Nei due anni trascorsi a Siena l’ufficiale superiore ha svolto con grande impegno e determinazione il proprio “mandato”, coordinando i reparti posti alle sue dipendenze verso importanti risultati operativi. Un periodo di grandi soddisfazioni professionali, ma anche personali e di relazione, come ha avuto modo di sottolineare l’interessato, nel corso di un incontro con la stampa svoltosi questa mattina presso il Comando provinciale.

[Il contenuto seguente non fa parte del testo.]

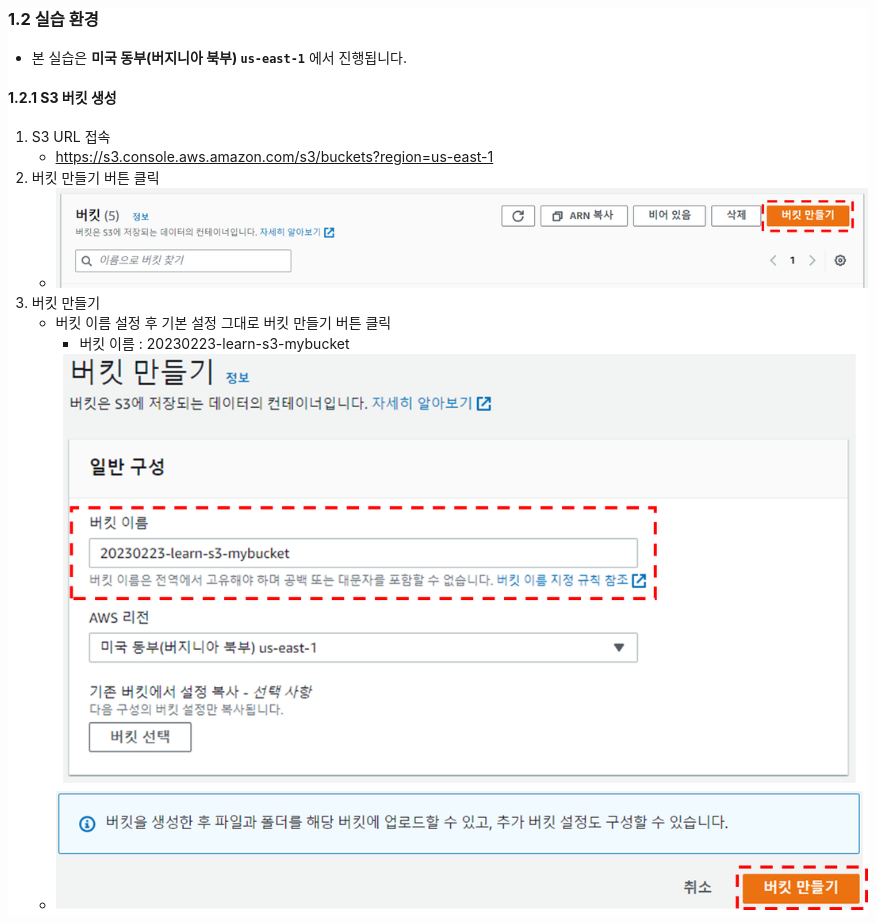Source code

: 

### 1.2 실습 환경

- 본 실습은 **미국 동부(버지니아 북부) `us-east-1`** 에서 진행됩니다.

#### 1.2.1 S3 버킷 생성

1. S3 URL 접속
   - https://s3.console.aws.amazon.com/s3/buckets?region=us-east-1
2. 버킷 만들기 버튼 클릭
   - ![image-20230223234027489](files/img/image-20230223234027489.png)
3. 버킷 만들기
   - 버킷 이름 설정 후 기본 설정 그대로 버킷 만들기 버튼 클릭
     - 버킷 이름 : 20230223-learn-s3-mybucket
   - ![image-20230223234014760](files/img/image-20230223234014760.png)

“Sono stati tra gli anni più belli della mia esperienza professionale, vissuti in una provincia bellissima che io, pur toscano, non conoscevo. Il mio impegno è stato in primo luogo rivolto a salvaguardare il patrimonio di legalità, onestà e sicurezza che caratterizza questa terra e, in proposito, voglio rivolgere un sentito ringraziamento ai miei collaboratori, di ogni ordine e grado, che giornalmente assolvono il proprio dovere con assoluta disponibilità e grande determinazione”.

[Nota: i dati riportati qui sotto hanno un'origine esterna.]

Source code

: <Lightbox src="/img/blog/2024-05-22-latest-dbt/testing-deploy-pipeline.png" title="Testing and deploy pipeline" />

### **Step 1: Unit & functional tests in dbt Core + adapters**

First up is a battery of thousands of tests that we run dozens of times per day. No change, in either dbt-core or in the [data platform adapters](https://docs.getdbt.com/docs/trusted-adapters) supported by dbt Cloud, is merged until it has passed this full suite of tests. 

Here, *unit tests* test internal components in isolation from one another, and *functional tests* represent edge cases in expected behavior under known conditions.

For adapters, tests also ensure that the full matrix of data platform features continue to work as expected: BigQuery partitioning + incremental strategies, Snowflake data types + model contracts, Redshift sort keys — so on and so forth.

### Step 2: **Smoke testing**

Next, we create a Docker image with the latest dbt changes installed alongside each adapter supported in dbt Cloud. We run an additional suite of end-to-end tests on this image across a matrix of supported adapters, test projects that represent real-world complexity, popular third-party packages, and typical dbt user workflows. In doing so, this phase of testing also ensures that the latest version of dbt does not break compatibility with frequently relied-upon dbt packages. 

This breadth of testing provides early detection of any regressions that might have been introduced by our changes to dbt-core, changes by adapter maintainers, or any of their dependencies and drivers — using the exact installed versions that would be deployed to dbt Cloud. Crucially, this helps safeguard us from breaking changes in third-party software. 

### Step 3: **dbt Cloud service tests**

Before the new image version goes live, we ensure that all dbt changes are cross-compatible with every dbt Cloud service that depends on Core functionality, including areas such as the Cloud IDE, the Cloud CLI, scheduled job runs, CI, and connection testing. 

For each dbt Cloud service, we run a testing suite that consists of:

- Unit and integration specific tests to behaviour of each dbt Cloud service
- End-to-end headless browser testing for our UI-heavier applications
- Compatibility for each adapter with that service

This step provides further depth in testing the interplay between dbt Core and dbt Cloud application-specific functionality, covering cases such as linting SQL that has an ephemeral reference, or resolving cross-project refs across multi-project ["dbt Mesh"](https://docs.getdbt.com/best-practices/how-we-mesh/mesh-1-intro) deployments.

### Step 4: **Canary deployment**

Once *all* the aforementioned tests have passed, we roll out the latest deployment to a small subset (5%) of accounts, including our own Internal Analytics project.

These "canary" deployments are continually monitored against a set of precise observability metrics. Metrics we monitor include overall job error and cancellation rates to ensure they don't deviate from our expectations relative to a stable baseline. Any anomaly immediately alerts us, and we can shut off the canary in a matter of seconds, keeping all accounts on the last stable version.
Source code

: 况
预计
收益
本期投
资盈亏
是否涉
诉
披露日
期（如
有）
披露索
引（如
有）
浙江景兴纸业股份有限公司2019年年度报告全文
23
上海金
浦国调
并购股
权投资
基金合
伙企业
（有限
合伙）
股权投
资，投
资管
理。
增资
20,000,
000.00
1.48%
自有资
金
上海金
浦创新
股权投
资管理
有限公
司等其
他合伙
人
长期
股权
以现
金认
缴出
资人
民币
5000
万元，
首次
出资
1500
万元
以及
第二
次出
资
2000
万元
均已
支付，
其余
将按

Nel corso della permanenza a Siena del colonnello Bartolini sono state portate a compimento importanti operazioni di servizio, tra cui l’indagine che ha portato al sequestro di oltre 30.000 bottiglie di “Brunello di Montalcino” e di altri prodotti vitivinicoli a marchio DOCG, con conseguente identificazione dei soggetti responsabili (10 agosto 2014), le indagini per lo sfruttamento della prostituzione nei centri benessere e, a maggio di quest’anno, lo smantellamento di un’associazione per delinquere dedita ai furti di farmaci, operante su tutto il territorio nazionale, conclusasi con numerosi arresti, alcuni effettuati fuori del Territorio nazionale.